(Saved data entries)
══════════

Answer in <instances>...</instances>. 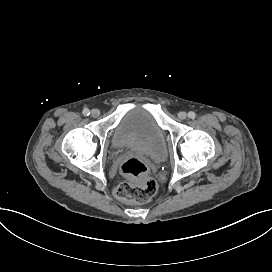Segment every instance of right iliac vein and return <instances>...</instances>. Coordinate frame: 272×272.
I'll list each match as a JSON object with an SVG mask.
<instances>
[{
  "label": "right iliac vein",
  "instance_id": "obj_1",
  "mask_svg": "<svg viewBox=\"0 0 272 272\" xmlns=\"http://www.w3.org/2000/svg\"><path fill=\"white\" fill-rule=\"evenodd\" d=\"M100 115V111L98 109H93L91 111V116L98 117Z\"/></svg>",
  "mask_w": 272,
  "mask_h": 272
}]
</instances>
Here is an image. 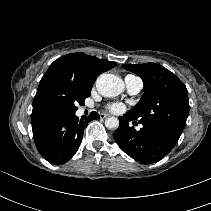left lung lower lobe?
<instances>
[{"label": "left lung lower lobe", "mask_w": 211, "mask_h": 211, "mask_svg": "<svg viewBox=\"0 0 211 211\" xmlns=\"http://www.w3.org/2000/svg\"><path fill=\"white\" fill-rule=\"evenodd\" d=\"M134 119L128 114L119 117V127L114 133L118 146L130 157L142 164H152L163 159L179 138L161 128L143 125L139 131L129 126ZM135 122V121H134Z\"/></svg>", "instance_id": "0a47b994"}]
</instances>
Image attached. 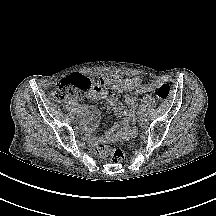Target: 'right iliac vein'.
<instances>
[{"mask_svg":"<svg viewBox=\"0 0 216 216\" xmlns=\"http://www.w3.org/2000/svg\"><path fill=\"white\" fill-rule=\"evenodd\" d=\"M84 117V114L81 112V113H77V118L78 119H82Z\"/></svg>","mask_w":216,"mask_h":216,"instance_id":"obj_1","label":"right iliac vein"}]
</instances>
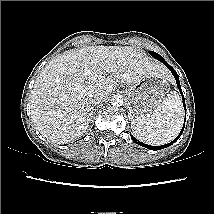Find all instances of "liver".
Here are the masks:
<instances>
[{"label":"liver","instance_id":"liver-1","mask_svg":"<svg viewBox=\"0 0 214 214\" xmlns=\"http://www.w3.org/2000/svg\"><path fill=\"white\" fill-rule=\"evenodd\" d=\"M165 67L131 46H87L51 60L35 81L31 116L36 129L51 142L68 143L88 129L93 113L89 92L114 91Z\"/></svg>","mask_w":214,"mask_h":214}]
</instances>
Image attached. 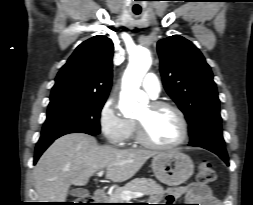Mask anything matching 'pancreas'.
Returning a JSON list of instances; mask_svg holds the SVG:
<instances>
[{
	"mask_svg": "<svg viewBox=\"0 0 253 205\" xmlns=\"http://www.w3.org/2000/svg\"><path fill=\"white\" fill-rule=\"evenodd\" d=\"M123 191L142 192L144 195L149 196L150 201H160L164 195L163 188L153 179L135 178L125 186L112 192L109 203H125L120 197Z\"/></svg>",
	"mask_w": 253,
	"mask_h": 205,
	"instance_id": "1",
	"label": "pancreas"
}]
</instances>
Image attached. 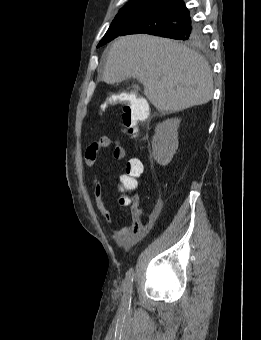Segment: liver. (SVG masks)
Instances as JSON below:
<instances>
[{
  "instance_id": "6515ba94",
  "label": "liver",
  "mask_w": 261,
  "mask_h": 340,
  "mask_svg": "<svg viewBox=\"0 0 261 340\" xmlns=\"http://www.w3.org/2000/svg\"><path fill=\"white\" fill-rule=\"evenodd\" d=\"M130 77L161 113L202 105L213 95L212 71L206 60L178 42L146 34L119 37L112 44L102 79L107 84Z\"/></svg>"
}]
</instances>
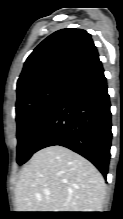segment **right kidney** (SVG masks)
Wrapping results in <instances>:
<instances>
[{
	"label": "right kidney",
	"mask_w": 123,
	"mask_h": 219,
	"mask_svg": "<svg viewBox=\"0 0 123 219\" xmlns=\"http://www.w3.org/2000/svg\"><path fill=\"white\" fill-rule=\"evenodd\" d=\"M91 210H84V212H90Z\"/></svg>",
	"instance_id": "obj_1"
}]
</instances>
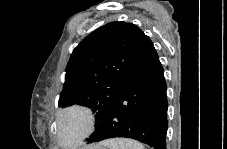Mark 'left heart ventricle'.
Here are the masks:
<instances>
[{
  "label": "left heart ventricle",
  "instance_id": "b2bd125f",
  "mask_svg": "<svg viewBox=\"0 0 227 149\" xmlns=\"http://www.w3.org/2000/svg\"><path fill=\"white\" fill-rule=\"evenodd\" d=\"M83 126V120L79 116H74L70 118L63 127L64 140H73L82 131Z\"/></svg>",
  "mask_w": 227,
  "mask_h": 149
}]
</instances>
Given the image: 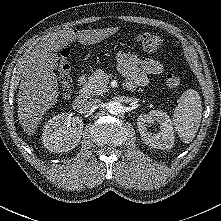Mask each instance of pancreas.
<instances>
[{
  "mask_svg": "<svg viewBox=\"0 0 221 221\" xmlns=\"http://www.w3.org/2000/svg\"><path fill=\"white\" fill-rule=\"evenodd\" d=\"M109 75L99 69L93 72L88 82L83 86L80 93L86 97L99 96L107 92Z\"/></svg>",
  "mask_w": 221,
  "mask_h": 221,
  "instance_id": "obj_1",
  "label": "pancreas"
}]
</instances>
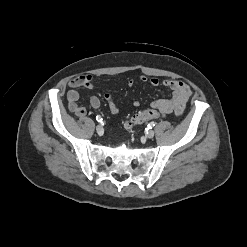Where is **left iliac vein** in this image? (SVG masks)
<instances>
[{"mask_svg": "<svg viewBox=\"0 0 247 247\" xmlns=\"http://www.w3.org/2000/svg\"><path fill=\"white\" fill-rule=\"evenodd\" d=\"M154 135H155V132H154L153 130H150V131L147 133L146 137L150 139V138H153Z\"/></svg>", "mask_w": 247, "mask_h": 247, "instance_id": "left-iliac-vein-1", "label": "left iliac vein"}]
</instances>
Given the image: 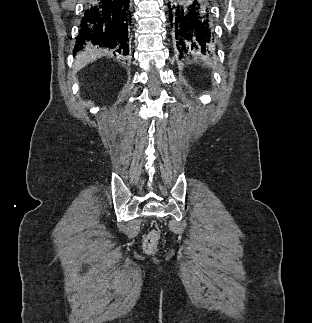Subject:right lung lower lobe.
Instances as JSON below:
<instances>
[{
    "mask_svg": "<svg viewBox=\"0 0 312 323\" xmlns=\"http://www.w3.org/2000/svg\"><path fill=\"white\" fill-rule=\"evenodd\" d=\"M132 32L130 0H88L84 4L73 54L89 45L127 56Z\"/></svg>",
    "mask_w": 312,
    "mask_h": 323,
    "instance_id": "obj_1",
    "label": "right lung lower lobe"
}]
</instances>
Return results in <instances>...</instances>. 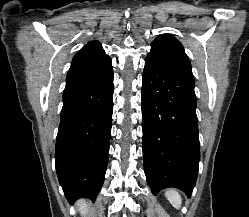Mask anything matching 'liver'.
Instances as JSON below:
<instances>
[{
	"instance_id": "6515ba94",
	"label": "liver",
	"mask_w": 249,
	"mask_h": 217,
	"mask_svg": "<svg viewBox=\"0 0 249 217\" xmlns=\"http://www.w3.org/2000/svg\"><path fill=\"white\" fill-rule=\"evenodd\" d=\"M88 203L85 201H79V210L82 215H84L88 210Z\"/></svg>"
}]
</instances>
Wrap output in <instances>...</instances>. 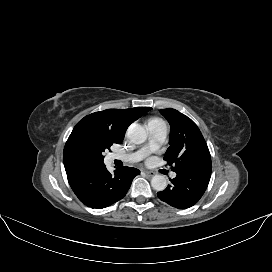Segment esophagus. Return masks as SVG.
I'll return each mask as SVG.
<instances>
[{
    "instance_id": "34e87169",
    "label": "esophagus",
    "mask_w": 272,
    "mask_h": 272,
    "mask_svg": "<svg viewBox=\"0 0 272 272\" xmlns=\"http://www.w3.org/2000/svg\"><path fill=\"white\" fill-rule=\"evenodd\" d=\"M145 175L148 176V177H153L155 175L154 172L152 171H144Z\"/></svg>"
}]
</instances>
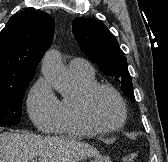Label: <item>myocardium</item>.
I'll use <instances>...</instances> for the list:
<instances>
[{
    "mask_svg": "<svg viewBox=\"0 0 168 162\" xmlns=\"http://www.w3.org/2000/svg\"><path fill=\"white\" fill-rule=\"evenodd\" d=\"M99 90L109 91L116 98L120 109H121V118L118 123L111 126H104L99 124L93 117L90 110V101L93 95ZM77 109L80 118L86 123L89 127L97 132H114L121 129L127 120V106L119 91L109 84L104 83H93L86 89H84L78 97Z\"/></svg>",
    "mask_w": 168,
    "mask_h": 162,
    "instance_id": "myocardium-1",
    "label": "myocardium"
}]
</instances>
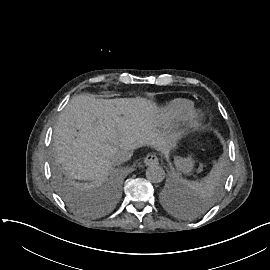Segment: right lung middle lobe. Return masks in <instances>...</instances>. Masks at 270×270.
<instances>
[{"label":"right lung middle lobe","instance_id":"dd1d6c3e","mask_svg":"<svg viewBox=\"0 0 270 270\" xmlns=\"http://www.w3.org/2000/svg\"><path fill=\"white\" fill-rule=\"evenodd\" d=\"M56 186L58 192L62 196V198L75 210L84 212V213H91L86 207L75 198L73 193L70 191L68 187V183L62 176L59 174L56 175Z\"/></svg>","mask_w":270,"mask_h":270}]
</instances>
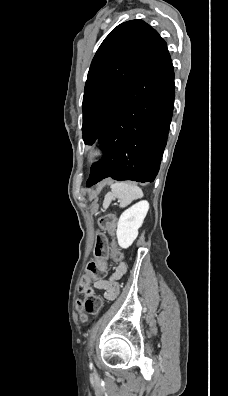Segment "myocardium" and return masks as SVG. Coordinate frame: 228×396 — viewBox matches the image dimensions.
<instances>
[{"mask_svg":"<svg viewBox=\"0 0 228 396\" xmlns=\"http://www.w3.org/2000/svg\"><path fill=\"white\" fill-rule=\"evenodd\" d=\"M106 156V145L102 141H95L90 149L89 158L93 162L101 161Z\"/></svg>","mask_w":228,"mask_h":396,"instance_id":"myocardium-1","label":"myocardium"}]
</instances>
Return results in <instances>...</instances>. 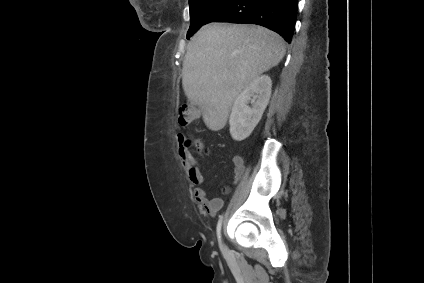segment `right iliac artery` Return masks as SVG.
<instances>
[{
	"label": "right iliac artery",
	"mask_w": 424,
	"mask_h": 283,
	"mask_svg": "<svg viewBox=\"0 0 424 283\" xmlns=\"http://www.w3.org/2000/svg\"><path fill=\"white\" fill-rule=\"evenodd\" d=\"M222 218H223V216H220L218 223H217V228H216L217 238H218L219 242L221 241Z\"/></svg>",
	"instance_id": "obj_1"
}]
</instances>
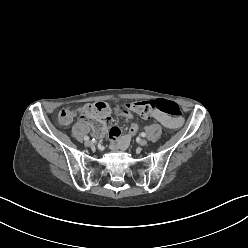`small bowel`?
Returning <instances> with one entry per match:
<instances>
[{
    "mask_svg": "<svg viewBox=\"0 0 248 248\" xmlns=\"http://www.w3.org/2000/svg\"><path fill=\"white\" fill-rule=\"evenodd\" d=\"M123 111H125V110H122V111L117 112V113L120 116H122ZM109 113H110V111H109ZM153 116H154L156 121H158L161 125H163L167 129H176V128H179L183 124L182 118H175V117H172V116H170L166 113L160 112V111H155L153 113ZM128 132L125 134H122L120 129L116 126L109 128L106 132V136L109 140H111L110 148L111 149H119V150L126 149L130 143L131 138H132L129 136Z\"/></svg>",
    "mask_w": 248,
    "mask_h": 248,
    "instance_id": "obj_1",
    "label": "small bowel"
}]
</instances>
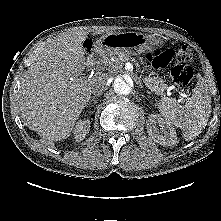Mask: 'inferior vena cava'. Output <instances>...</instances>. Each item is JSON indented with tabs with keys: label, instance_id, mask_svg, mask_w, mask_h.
Returning <instances> with one entry per match:
<instances>
[{
	"label": "inferior vena cava",
	"instance_id": "obj_1",
	"mask_svg": "<svg viewBox=\"0 0 221 221\" xmlns=\"http://www.w3.org/2000/svg\"><path fill=\"white\" fill-rule=\"evenodd\" d=\"M107 76L102 77L92 88V94L100 96L106 90Z\"/></svg>",
	"mask_w": 221,
	"mask_h": 221
}]
</instances>
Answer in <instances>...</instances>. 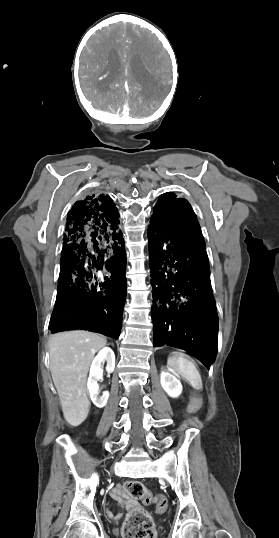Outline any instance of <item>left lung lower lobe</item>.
Masks as SVG:
<instances>
[{
    "label": "left lung lower lobe",
    "instance_id": "0a47b994",
    "mask_svg": "<svg viewBox=\"0 0 279 538\" xmlns=\"http://www.w3.org/2000/svg\"><path fill=\"white\" fill-rule=\"evenodd\" d=\"M154 347L186 350L207 369L217 354L218 315L203 236L148 227Z\"/></svg>",
    "mask_w": 279,
    "mask_h": 538
}]
</instances>
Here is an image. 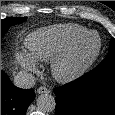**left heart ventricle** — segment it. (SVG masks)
Masks as SVG:
<instances>
[{
  "label": "left heart ventricle",
  "mask_w": 115,
  "mask_h": 115,
  "mask_svg": "<svg viewBox=\"0 0 115 115\" xmlns=\"http://www.w3.org/2000/svg\"><path fill=\"white\" fill-rule=\"evenodd\" d=\"M97 46V39L95 36L88 37L80 46V53L86 55L95 50Z\"/></svg>",
  "instance_id": "left-heart-ventricle-1"
}]
</instances>
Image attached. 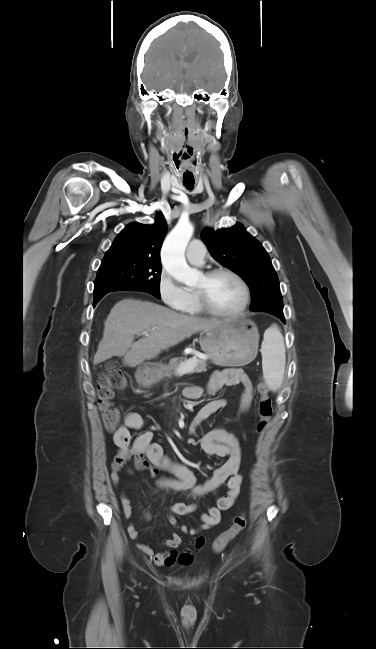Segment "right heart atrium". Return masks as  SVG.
Wrapping results in <instances>:
<instances>
[{"instance_id": "1", "label": "right heart atrium", "mask_w": 376, "mask_h": 649, "mask_svg": "<svg viewBox=\"0 0 376 649\" xmlns=\"http://www.w3.org/2000/svg\"><path fill=\"white\" fill-rule=\"evenodd\" d=\"M157 290L161 300L174 309H180L187 299L186 289L165 269L160 271Z\"/></svg>"}]
</instances>
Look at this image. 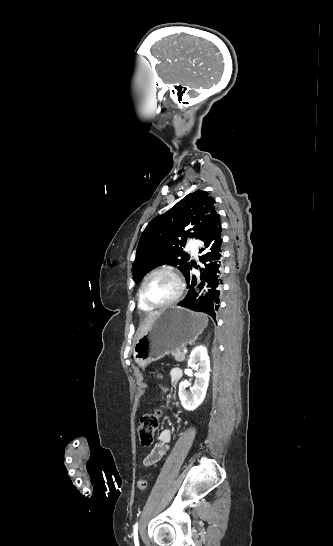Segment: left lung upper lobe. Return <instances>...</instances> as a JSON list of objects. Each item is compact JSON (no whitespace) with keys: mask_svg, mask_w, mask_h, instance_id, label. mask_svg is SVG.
<instances>
[{"mask_svg":"<svg viewBox=\"0 0 333 546\" xmlns=\"http://www.w3.org/2000/svg\"><path fill=\"white\" fill-rule=\"evenodd\" d=\"M217 215L215 200L208 192L197 190L155 217L139 240L133 262L134 281L139 283L148 272L164 264L178 266L186 276L192 263L181 247L188 237L198 239Z\"/></svg>","mask_w":333,"mask_h":546,"instance_id":"left-lung-upper-lobe-1","label":"left lung upper lobe"}]
</instances>
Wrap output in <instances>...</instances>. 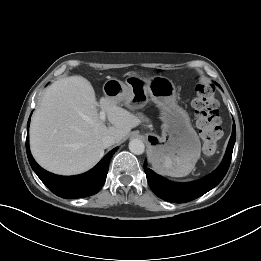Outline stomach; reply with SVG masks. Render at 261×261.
I'll use <instances>...</instances> for the list:
<instances>
[{
	"label": "stomach",
	"mask_w": 261,
	"mask_h": 261,
	"mask_svg": "<svg viewBox=\"0 0 261 261\" xmlns=\"http://www.w3.org/2000/svg\"><path fill=\"white\" fill-rule=\"evenodd\" d=\"M103 91L107 98L116 103L123 101L131 109H140L149 100L154 102L160 110L162 135L146 134L150 162L158 172L173 177L194 170L201 153L200 139L188 113L177 104L176 88L169 78L132 75L126 84L109 79Z\"/></svg>",
	"instance_id": "stomach-1"
}]
</instances>
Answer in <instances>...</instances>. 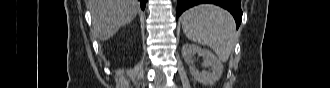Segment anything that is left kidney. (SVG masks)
<instances>
[{
  "instance_id": "1",
  "label": "left kidney",
  "mask_w": 330,
  "mask_h": 88,
  "mask_svg": "<svg viewBox=\"0 0 330 88\" xmlns=\"http://www.w3.org/2000/svg\"><path fill=\"white\" fill-rule=\"evenodd\" d=\"M203 57V66L210 67L211 71H199L192 64V57L195 54ZM182 56L190 65V73L194 79L203 85H211L218 81L223 73L222 62L209 50L202 49L198 45L186 43L182 47Z\"/></svg>"
}]
</instances>
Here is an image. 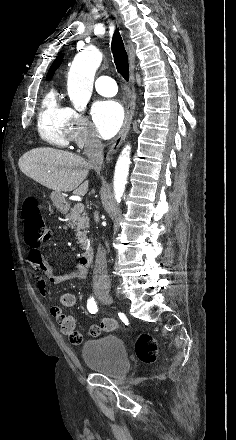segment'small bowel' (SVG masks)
Wrapping results in <instances>:
<instances>
[{"mask_svg": "<svg viewBox=\"0 0 236 440\" xmlns=\"http://www.w3.org/2000/svg\"><path fill=\"white\" fill-rule=\"evenodd\" d=\"M29 261L33 273L37 277V287L42 295L47 294L48 285H61L71 279L83 280L87 276L86 269L77 266L73 271L65 274H55L52 267L45 261L42 253L37 248H31L28 251ZM76 297L71 292H65L60 296V306L50 307V315L58 323L63 335L67 336L73 345L81 344L82 334L76 330V322L72 315L63 313L62 307H73ZM118 324L111 318H106L100 324H91L89 334L93 337L100 333H115Z\"/></svg>", "mask_w": 236, "mask_h": 440, "instance_id": "c3829d8e", "label": "small bowel"}]
</instances>
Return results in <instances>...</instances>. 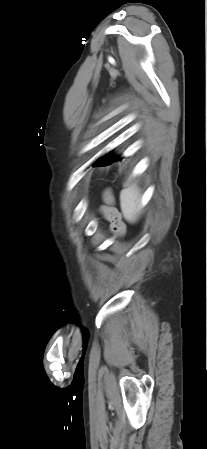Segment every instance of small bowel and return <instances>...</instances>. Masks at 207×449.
<instances>
[{"label":"small bowel","mask_w":207,"mask_h":449,"mask_svg":"<svg viewBox=\"0 0 207 449\" xmlns=\"http://www.w3.org/2000/svg\"><path fill=\"white\" fill-rule=\"evenodd\" d=\"M105 200L107 205L102 207V212L105 215V218L110 223L111 231L114 233H124L125 226L121 220L119 212L111 205L112 197L110 195H106Z\"/></svg>","instance_id":"1"}]
</instances>
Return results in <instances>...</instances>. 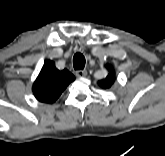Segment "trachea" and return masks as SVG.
Instances as JSON below:
<instances>
[{
    "instance_id": "trachea-1",
    "label": "trachea",
    "mask_w": 165,
    "mask_h": 156,
    "mask_svg": "<svg viewBox=\"0 0 165 156\" xmlns=\"http://www.w3.org/2000/svg\"><path fill=\"white\" fill-rule=\"evenodd\" d=\"M73 66L76 70H82L85 67V57L81 53H76L73 57Z\"/></svg>"
}]
</instances>
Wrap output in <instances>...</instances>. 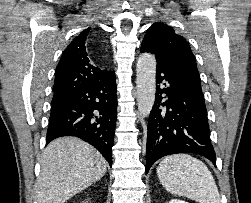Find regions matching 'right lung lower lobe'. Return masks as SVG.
<instances>
[{
	"instance_id": "obj_1",
	"label": "right lung lower lobe",
	"mask_w": 251,
	"mask_h": 203,
	"mask_svg": "<svg viewBox=\"0 0 251 203\" xmlns=\"http://www.w3.org/2000/svg\"><path fill=\"white\" fill-rule=\"evenodd\" d=\"M116 119V77L111 72L51 103L46 145L58 137L76 136L93 145L111 166Z\"/></svg>"
}]
</instances>
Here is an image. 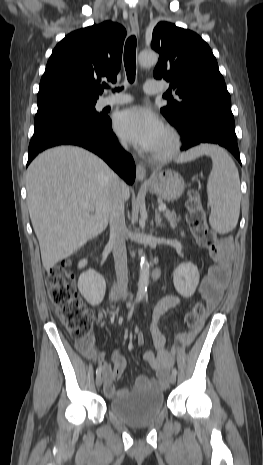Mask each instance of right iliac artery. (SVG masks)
<instances>
[{"mask_svg":"<svg viewBox=\"0 0 263 465\" xmlns=\"http://www.w3.org/2000/svg\"><path fill=\"white\" fill-rule=\"evenodd\" d=\"M133 309H134V308L132 307L131 310L129 311L128 320H129V319L131 318V316H132ZM101 373H102V367L99 366V367L97 368V370H96V375L99 376V375H101Z\"/></svg>","mask_w":263,"mask_h":465,"instance_id":"obj_1","label":"right iliac artery"}]
</instances>
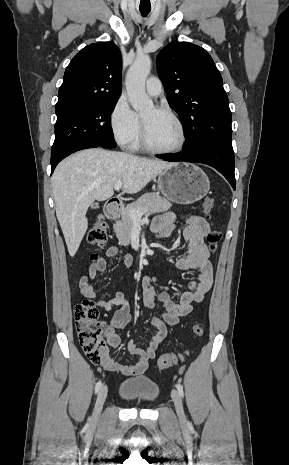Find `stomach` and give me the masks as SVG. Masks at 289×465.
<instances>
[{"label": "stomach", "instance_id": "1", "mask_svg": "<svg viewBox=\"0 0 289 465\" xmlns=\"http://www.w3.org/2000/svg\"><path fill=\"white\" fill-rule=\"evenodd\" d=\"M158 188L168 200L192 204L202 199L210 189L205 172L190 163H174L158 177Z\"/></svg>", "mask_w": 289, "mask_h": 465}]
</instances>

══════════

Output the lines as a Markdown table with the columns "No." and "Line," starting with the line that contains "Masks at 289×465." and going on through the end of the records. Skip any blank lines, and leave the pictures out of the answer.

**PROBLEM SOLUTION**
| No. | Line |
|---|---|
| 1 | Find `stomach` and give me the masks as SVG. Masks at 289×465. |
| 2 | <instances> |
| 3 | [{"label": "stomach", "instance_id": "1", "mask_svg": "<svg viewBox=\"0 0 289 465\" xmlns=\"http://www.w3.org/2000/svg\"><path fill=\"white\" fill-rule=\"evenodd\" d=\"M158 188L168 200L192 204L202 199L210 189L205 172L190 163H174L158 177Z\"/></svg>", "mask_w": 289, "mask_h": 465}] |
| 4 | </instances> |